On the final Monday in May each year we pause as a nation to pay our respects to those members of the Armed forces who have devoted themselves and risked their lives to the defense of our nation. This year, while all else has changed, we continue this important task. In our country’s history, members of our armed forces have sacrificed in order to protect Americans on every continent. Now, the battle is at home. And the fight is against an invisible foe. Nevertheless, members of our armed forces have stood up in our defense.
In every state across our nation, members of our armed forces are working together with first responders to battle the COVID-19 pandemic. States have activated over 47,000 National guard soldiers and airmen to participate in the response to COVID-19.
For example, the New York National Guard (NYNG) is currently operating five antibody testing sites, and thousands of tests have been administered. The NYNG is also operating a hand sanitizer delivery mission, where more than 60,000 gallons of sanitizer have been distributed in the lower Hudson Valley. National Guard members have taken on further initiatives to address food supply issues. In the state of Washington, farmers who could not sell their produce to restaurants or food establishments donated hundreds of tons of potatoes, and the National Guard has distributed more than 200,000 pounds of potatoes in Tacoma.
And Guard members continue to transform facilities into COVID-19 relief centers. For example, Air Force Airman 1st Class Arielle Robles, an administration specialist with the Connecticut Air National Guard’s 103rd Airlift Wing, assisted in building a recovery center on her college campus.
Sadly, we have new names to add to the venerated list of those individuals who sacrificed their lives for our country. Captain Douglass Hickok, a 57-year-old physician assistant in the New Jersey National Guard, was the first servicemember to succumb to COVID-19. In total the Department of Defense has reported that 25 servicemembers and civilian contractors have lost their lives to this virus, and they and their families are in our thoughts and prayers on this day.

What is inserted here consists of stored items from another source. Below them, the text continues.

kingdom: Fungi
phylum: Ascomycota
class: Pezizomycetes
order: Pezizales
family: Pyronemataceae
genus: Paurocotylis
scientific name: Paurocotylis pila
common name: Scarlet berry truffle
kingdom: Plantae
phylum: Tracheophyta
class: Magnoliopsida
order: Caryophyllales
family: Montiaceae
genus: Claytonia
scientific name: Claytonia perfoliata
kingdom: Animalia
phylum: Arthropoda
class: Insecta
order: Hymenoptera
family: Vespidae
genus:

The Department of Justice remains committed to doing everything in its power to assist our servicemembers as they operate in this complex and dynamic battlefield. The department also remains solidly committed to continue fighting for our servicemembers and veterans. On this day especially, as we remember those who have fought and died for us, we thank all servicemembers, veterans, and their families for their service, dedication, and sacrifice.